But relative to oil:
http://www.cmegroup.com/education/files/energy-price-spread-natural-gas-vs-crude-oil-in-the-us.pdf
That link you posted had the clinching info
http://www.cmegroup.com/education/files/energy-price-spread-natural-gas-vs-crude-oil-in-the-us.pdf
In BTU terms, $1 of natural gas can obtain 200,000 units of
energy (at a spot rate of $5/million BTU) compared to $1 of
WTI oil which garners 60,000 units of energy (at a spot rate
of $97/barrel). This is a whopping 330% energy content
price gap even after the polar vortex and deep freeze
have raised natural gas prices.

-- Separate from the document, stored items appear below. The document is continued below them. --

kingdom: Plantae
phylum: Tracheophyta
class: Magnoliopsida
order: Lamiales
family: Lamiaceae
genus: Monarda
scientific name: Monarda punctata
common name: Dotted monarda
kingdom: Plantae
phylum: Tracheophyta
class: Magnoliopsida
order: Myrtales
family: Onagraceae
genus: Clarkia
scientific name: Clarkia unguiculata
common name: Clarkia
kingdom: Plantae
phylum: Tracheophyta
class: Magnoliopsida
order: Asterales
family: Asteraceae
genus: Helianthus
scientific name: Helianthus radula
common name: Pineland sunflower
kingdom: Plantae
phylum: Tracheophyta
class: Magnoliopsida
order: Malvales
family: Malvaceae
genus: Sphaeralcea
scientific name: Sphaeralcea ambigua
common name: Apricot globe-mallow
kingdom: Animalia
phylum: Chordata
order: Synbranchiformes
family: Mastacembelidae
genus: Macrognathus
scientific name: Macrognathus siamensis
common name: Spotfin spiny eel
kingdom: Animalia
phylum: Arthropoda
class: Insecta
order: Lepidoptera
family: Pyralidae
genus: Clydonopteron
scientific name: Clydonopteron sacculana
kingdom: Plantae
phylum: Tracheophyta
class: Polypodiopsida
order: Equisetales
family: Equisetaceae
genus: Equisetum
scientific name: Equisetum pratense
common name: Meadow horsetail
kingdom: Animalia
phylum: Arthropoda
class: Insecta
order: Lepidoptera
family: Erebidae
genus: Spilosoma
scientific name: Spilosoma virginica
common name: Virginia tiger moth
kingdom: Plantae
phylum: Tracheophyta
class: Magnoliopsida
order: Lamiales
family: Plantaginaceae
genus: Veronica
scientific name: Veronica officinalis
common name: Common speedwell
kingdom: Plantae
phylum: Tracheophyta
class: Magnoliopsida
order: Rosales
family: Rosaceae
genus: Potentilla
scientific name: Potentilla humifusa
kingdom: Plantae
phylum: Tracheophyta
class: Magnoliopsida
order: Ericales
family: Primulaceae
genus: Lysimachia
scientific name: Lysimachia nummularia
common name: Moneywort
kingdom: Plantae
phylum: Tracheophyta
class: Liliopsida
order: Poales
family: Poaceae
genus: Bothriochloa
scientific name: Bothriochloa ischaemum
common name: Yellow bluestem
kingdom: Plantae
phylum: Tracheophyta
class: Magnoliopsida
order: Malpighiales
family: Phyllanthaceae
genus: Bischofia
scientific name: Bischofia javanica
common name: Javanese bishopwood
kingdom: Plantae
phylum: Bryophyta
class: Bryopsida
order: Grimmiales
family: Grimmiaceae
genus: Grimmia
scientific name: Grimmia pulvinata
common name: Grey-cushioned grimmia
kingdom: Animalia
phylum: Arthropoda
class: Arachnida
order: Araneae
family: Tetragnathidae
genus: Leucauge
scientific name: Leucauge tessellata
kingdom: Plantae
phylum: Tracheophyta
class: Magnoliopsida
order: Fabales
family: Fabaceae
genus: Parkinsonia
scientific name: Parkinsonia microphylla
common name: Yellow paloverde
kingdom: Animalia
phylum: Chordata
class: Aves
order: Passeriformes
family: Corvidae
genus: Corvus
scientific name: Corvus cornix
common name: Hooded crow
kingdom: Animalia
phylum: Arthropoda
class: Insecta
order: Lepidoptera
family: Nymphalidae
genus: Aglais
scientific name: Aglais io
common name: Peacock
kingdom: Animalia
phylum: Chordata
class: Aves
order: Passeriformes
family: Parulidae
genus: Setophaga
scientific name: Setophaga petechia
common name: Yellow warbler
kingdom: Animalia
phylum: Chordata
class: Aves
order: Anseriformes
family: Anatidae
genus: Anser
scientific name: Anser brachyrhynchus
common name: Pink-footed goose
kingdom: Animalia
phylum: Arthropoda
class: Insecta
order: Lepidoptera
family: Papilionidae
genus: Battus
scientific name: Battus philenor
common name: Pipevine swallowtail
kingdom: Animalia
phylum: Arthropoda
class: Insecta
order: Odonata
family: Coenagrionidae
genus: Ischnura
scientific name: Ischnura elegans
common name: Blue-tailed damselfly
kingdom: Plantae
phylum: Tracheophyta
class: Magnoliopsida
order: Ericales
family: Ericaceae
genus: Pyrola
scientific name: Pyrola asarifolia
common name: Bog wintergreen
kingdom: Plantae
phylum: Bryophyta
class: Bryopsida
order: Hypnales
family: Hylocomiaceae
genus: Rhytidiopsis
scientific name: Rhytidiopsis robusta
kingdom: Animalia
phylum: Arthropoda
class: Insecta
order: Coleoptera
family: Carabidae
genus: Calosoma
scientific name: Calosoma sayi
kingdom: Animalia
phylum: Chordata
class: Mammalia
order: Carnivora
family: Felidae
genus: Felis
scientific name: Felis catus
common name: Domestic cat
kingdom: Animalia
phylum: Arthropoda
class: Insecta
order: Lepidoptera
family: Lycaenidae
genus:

This massive energy price
gap raises questions about how long it may persist, and our
read of the market consensus appears to measure the time
required to narrow the gap in decades, while our own base
case scenario is that it could happen in just three to five
years.
..................
330% means oil has to go down to the low 30’s @ barrel in order to have comperable btu/price to coal and natural gas.
Or natural gas has to move up in price.
The article goes on to speculate on the direction of prices. The article is all over the place on this point Probably the safest guess as to the direction of prices is held by the options market which currently points to higher natural gas prices and lower oil prices in the next five years.
at this point you’d have to go well duh.